Swedish author Elisabeth Olson thanked those “who worked hard against the EU’s strict rules on what can be shown”. One picture appears to show Jesus surrounded by disciples wearing sadomasochistic costumes.
Several Members of the European Parliament in Brussels (Belgium) have expressed their dissatisfaction over an artistic photography exhibition inside the parliament building which, among other things, depicts a Jesus surrounded by ‘sadomasochistic disciples’.
The pictures, whose author is Swedish artist Elisabeth Ohlson, can only be visited by parliamentary staff, politicians and others with access to the restricted area of the building.
Ohlson also spoke in an event organised in one of the rooms of the European Parliament a couple of days before the short 4-day exhibition comes to an end on 5 May.
The artist points admitted that the presentation of her artwork in the European Parliament was promoted by parliamentarian Malin Björk, of the Leftist Party of Sweden.

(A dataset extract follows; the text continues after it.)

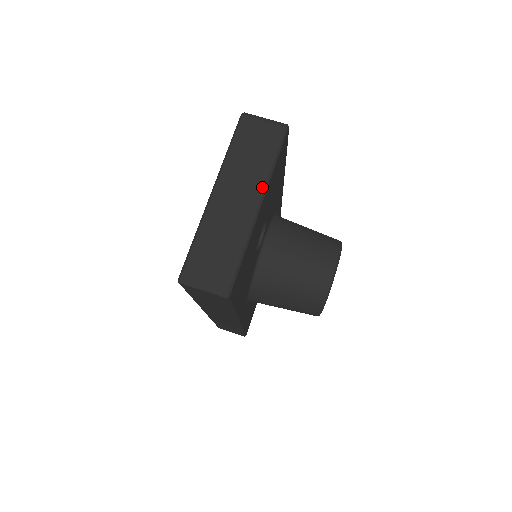
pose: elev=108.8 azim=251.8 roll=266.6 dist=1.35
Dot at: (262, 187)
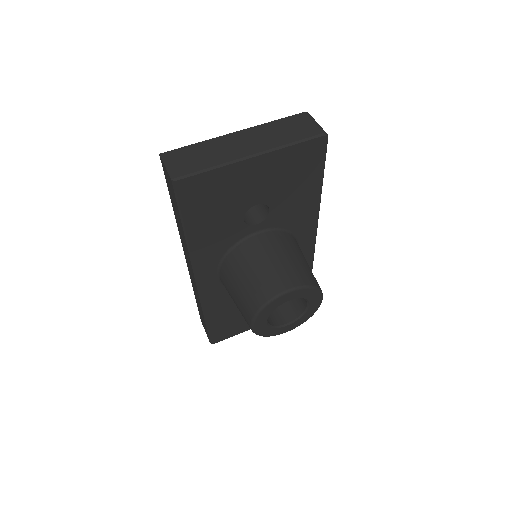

She thanked “Malin Björk and all your staff who worked hard against the EU’s strict rules on what can be shown”.
BJörk said at the inauguration that the exhibition in the European Parliament “shows that our societies have evolved in the past 25 years regarding LGBT rights”. According to Italian media Open, a previous effort to bring this exhibition (which was first presented in 1999) to the same building in the early 2000s was refused for being offensive.

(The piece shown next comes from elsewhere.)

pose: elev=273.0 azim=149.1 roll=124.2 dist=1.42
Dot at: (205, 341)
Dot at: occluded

This week's exhibition caused the criticism of MEPs such as Jorge Buxadé (from the right wing Vox party in Spain), who tweeted: “The European Parliament has become a place of impunity for the LGTBIQ+ lobby with the complicity of left, popular and liberal parties”.
Earlier, the MEP Maria Veronica Rossi (Lega Nord, Italy), had protested the “lack of respect towards millions of believers all over Europe”.
From inside the building, the photographer responded by saying: “There are millions of paintings of famous artists of Jesus with homosexual people. These are just 12 pictures of Jesus loving the LGBT rights. It should not be so scary”.
This is not the only artwork by the Swedish photographer that has stirred controversies over the limits of freedom of expression. In the first Advent Sunday of 2019, the priest of the Lutheran Sankt Pauli kyrka (St. Paul’s Church) in Malmö (Sweden) hang on the church’s altar a painting of the garden of Eden which replaced Adam and Eve for two homosexual couples and a transgender person. The painting was also authored by Elisabeth Ohlson.